In [3]: timeit df = pd.DataFrame(dict_of_numpy_arrays)
82.5 ms ± 865 µs per loop (mean ± std. dev. of 7 runs, 10 loops each)

You might be wondering why pd.DataFrame(dict_of_numpy_arrays) allocates memory or performs computation. More on that later.

I’ll use pyarrow.Table.to_pandas to do the same thing:

In [4]: timeit df = pa.table(dict_of_numpy_arrays).to_pandas()
50.2 ms ± 2.63 ms per loop (mean ± std. dev. of 7 runs, 10 loops each)

Are you disturbed? Well I’m cheating a little bit by using all 8 cores of my laptop. So I’ll do the same thing with a single thread:

In [5]: timeit df = pa.table(dict_of_numpy_arrays).to_pandas(use_threads=False)
63.4 ms ± 579 µs per loop (mean ± std. dev. of 7 runs, 10 loops each)

It’s still about 24% faster, even single-threaded. It’s important to note here that conversion to an Arrow array from a contiguous numeric NumPy array without nulls is a zero-copy operation.

What is this sorcery?

The internals of pandas.DataFrame are a bit complicated. At some point during the library’s development, it was decided to collect or “consolidate” columns of the same type into two-dimensional NumPy arrays internally. So when you call pd.DataFrame(dict_of_numpy_arrays), pandas internally concatenates these 100 arrays together into a 1,000,000 by 100 NumPy array.

We were able to circumvent this logic in pandas to go 25-35% faster from pyarrow through a few tactics.

  • Constructing the exact internal “block” structure of a pandas DataFrame, and using pandas’s developer APIs to construct a DataFrame without any further computation or memory allocation.
  • Using multiple threads to copy memory
  • Using a faster memory allocator than the system allocator used by NumPy (we use jemalloc on Linux and macOS)

You can see all the gory details in the Apache Arrow codebase.

Conclusions

One of the reasons we did all of this engineering to construct pandas.DataFrame as fast as possible is to reduce the number of bespoke “pandas DataFrame converters” that have to be implemented.

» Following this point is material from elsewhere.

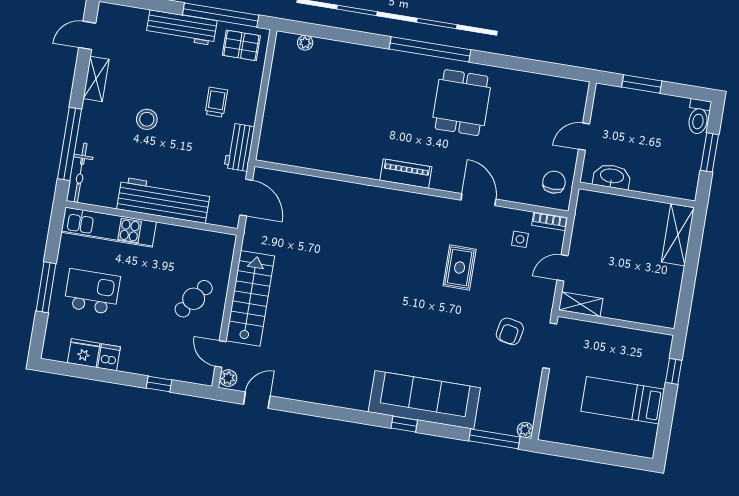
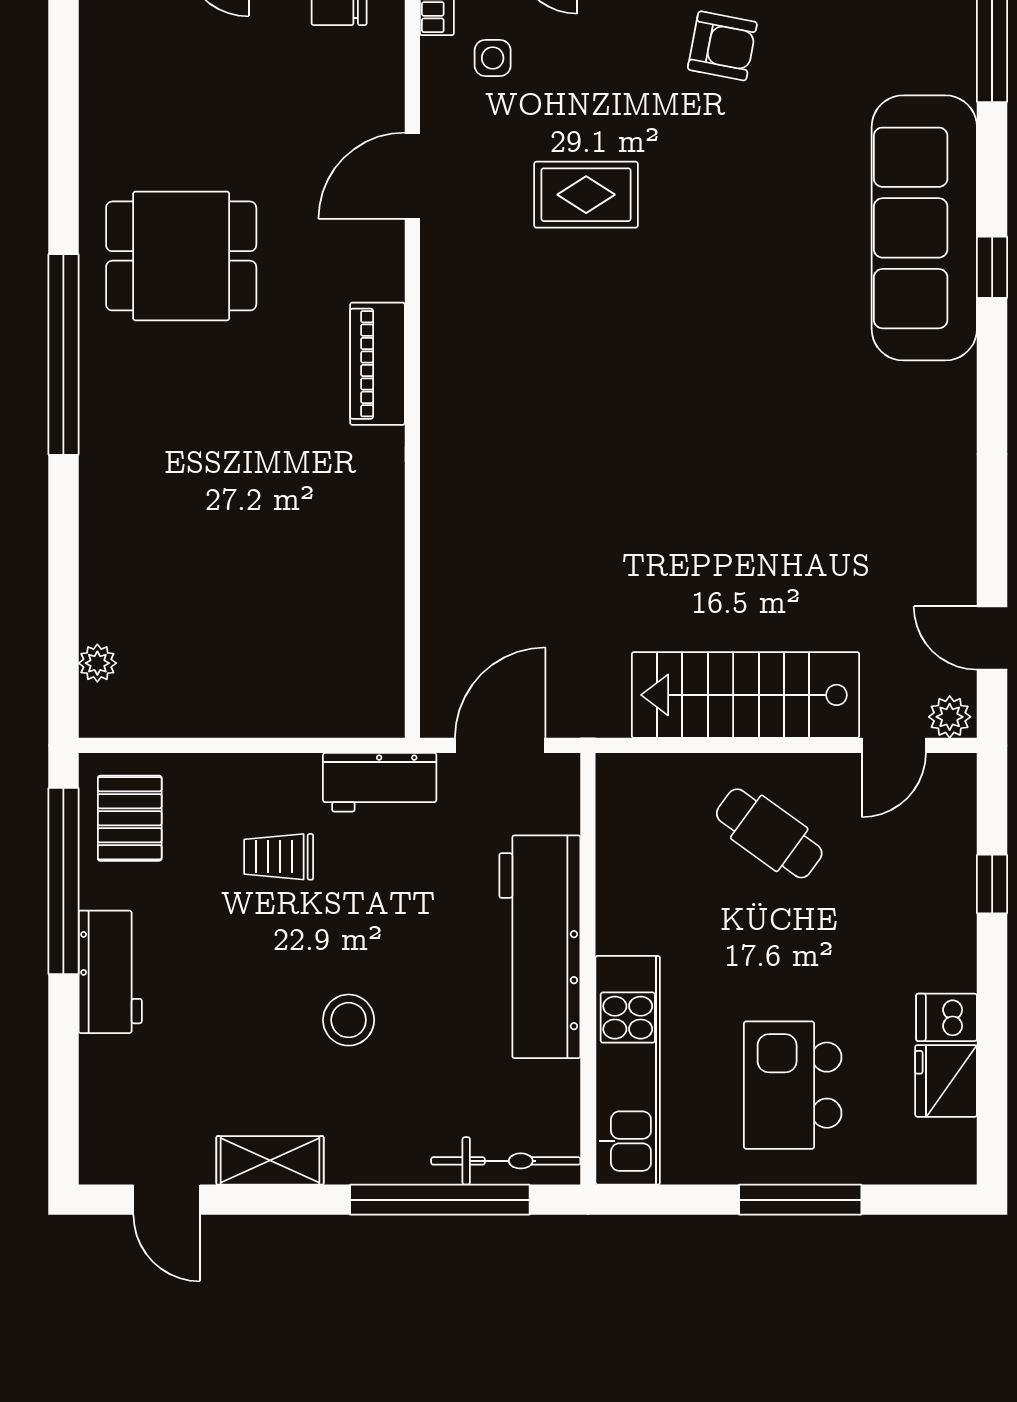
workbench: (182, 28) -> (110, 972), width x0.73

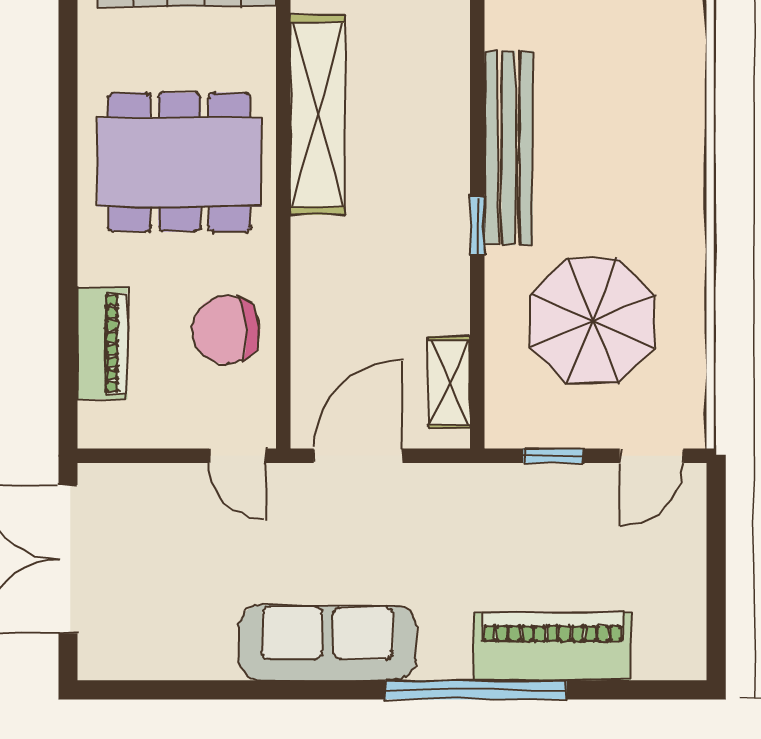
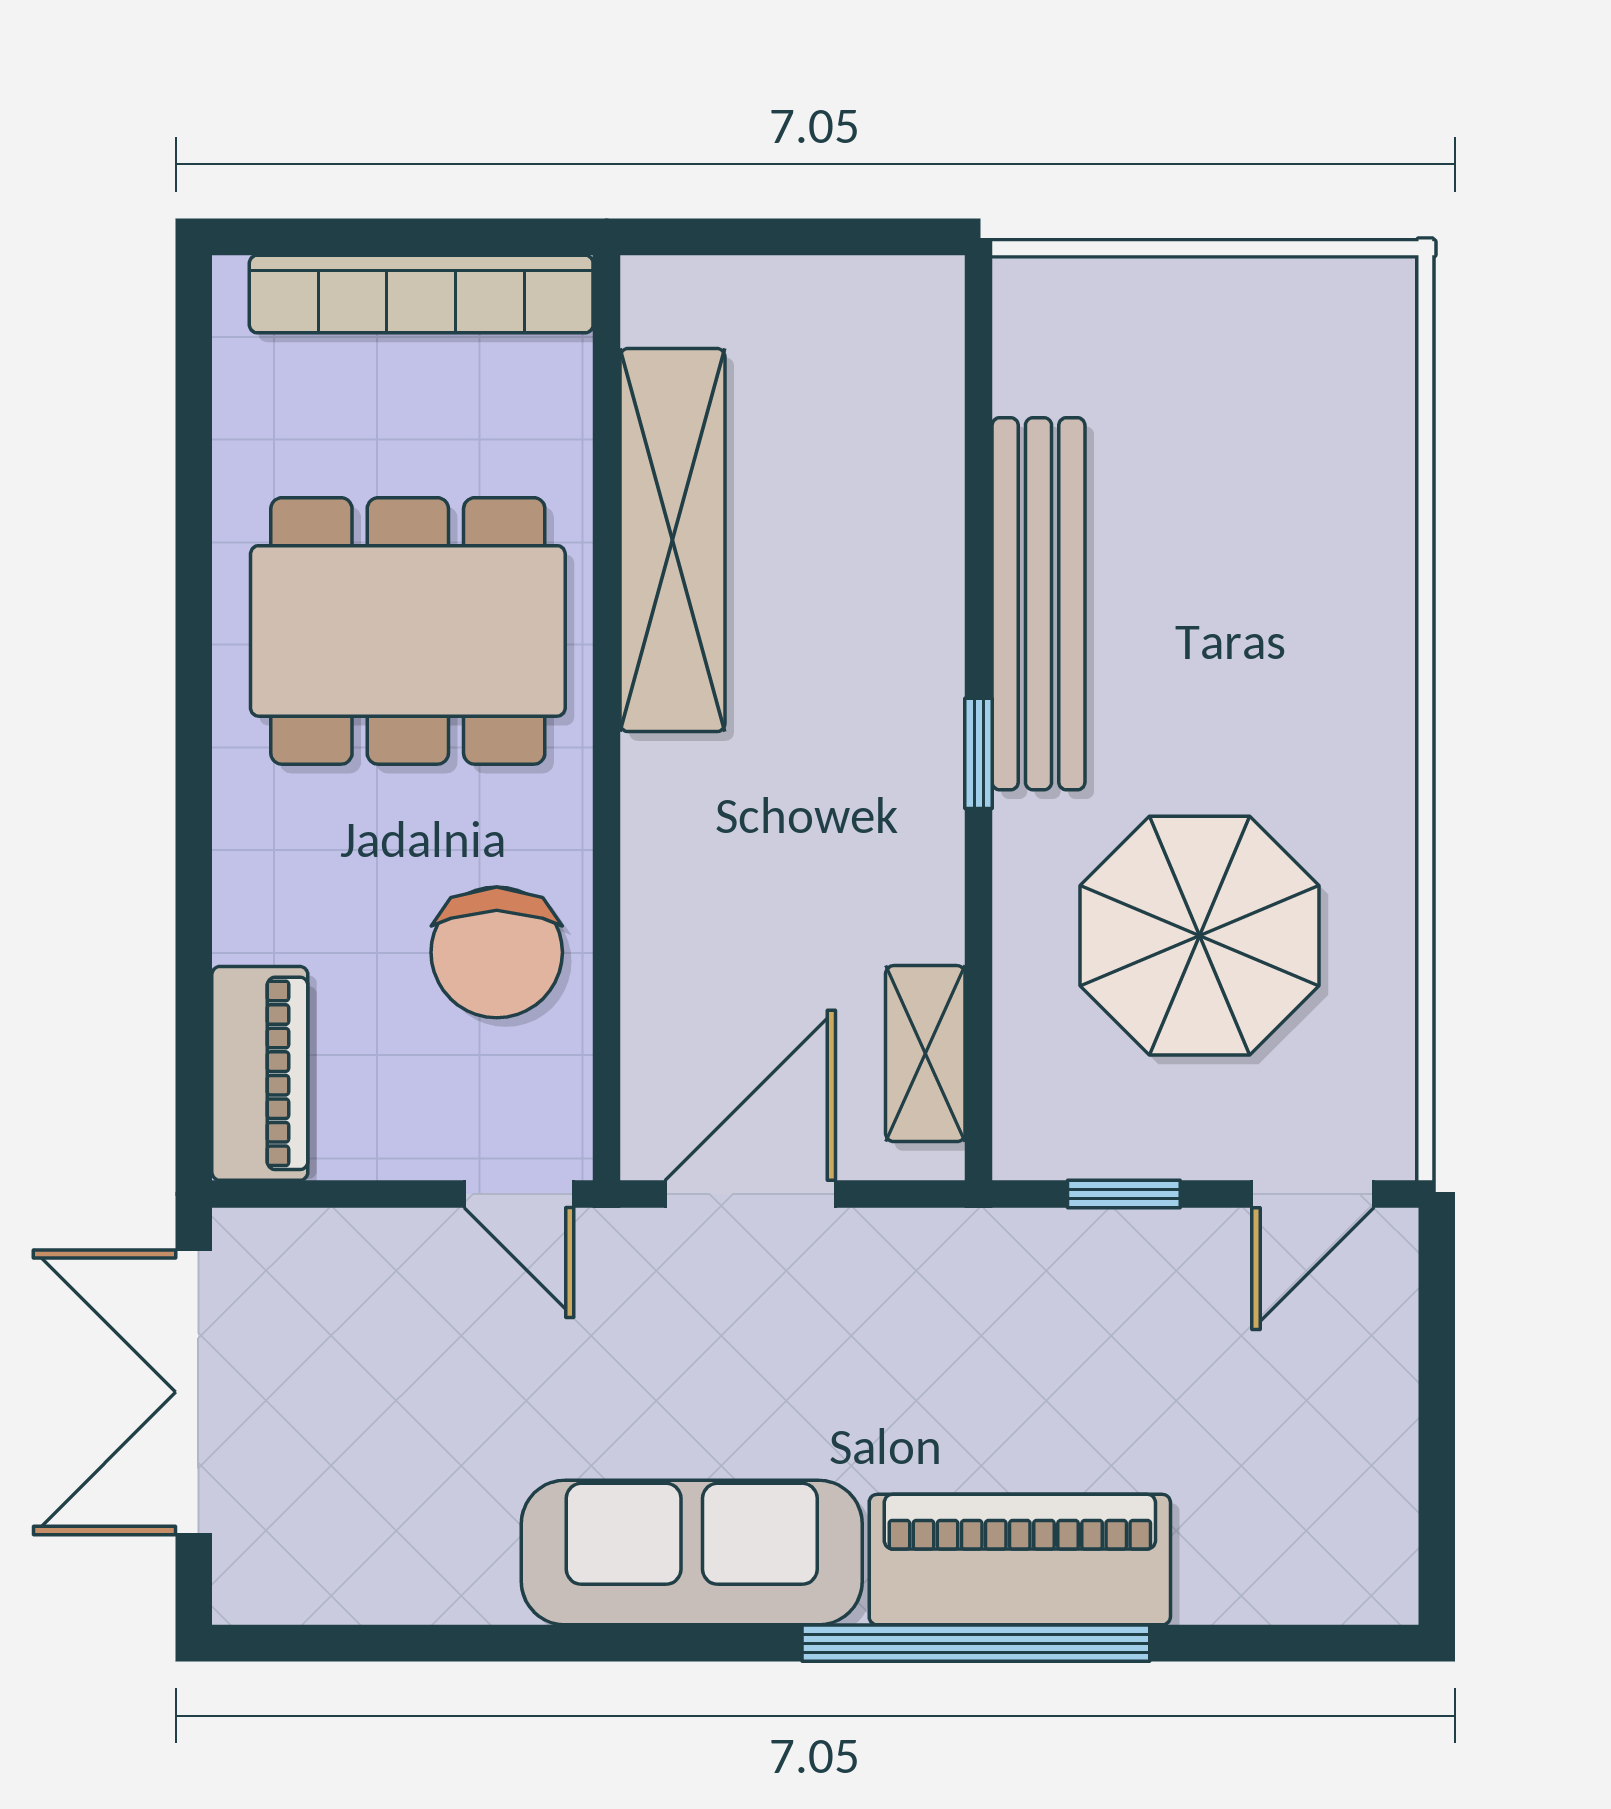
chair: (226, 330) -> (497, 952), turned -85
piano: (102, 343) -> (260, 1073), moved
piano: (552, 646) -> (1020, 1560), moved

Systems can produce the Apache Arrow columnar format, which can be done in any programming language and even without depending on any Apache Arrow libraries, and then use functions like pyarrow.Table.to_pandas to convert to pandas.

The idea is that by going via Arrow, in most cases you’ll be able to construct pandas.DataFrame much faster than the custom pandas conversion code you might write yourself. This is a win-win: you can produce pandas objects faster and we collectively have less code overall to maintain. We like to think we did the hard work of dealing with pandas’s internals so you don’t have to.

Of course, supporting Arrow in your project can have benefits beyond fast connectivity to pandas, since more and more projects are adding Arrow support as time goes by.

At Ursa Labs we’re interested to hear about the interoperability challenges you have and how you might be better served by the computational infrastructure we’re building in the Apache Arrow project.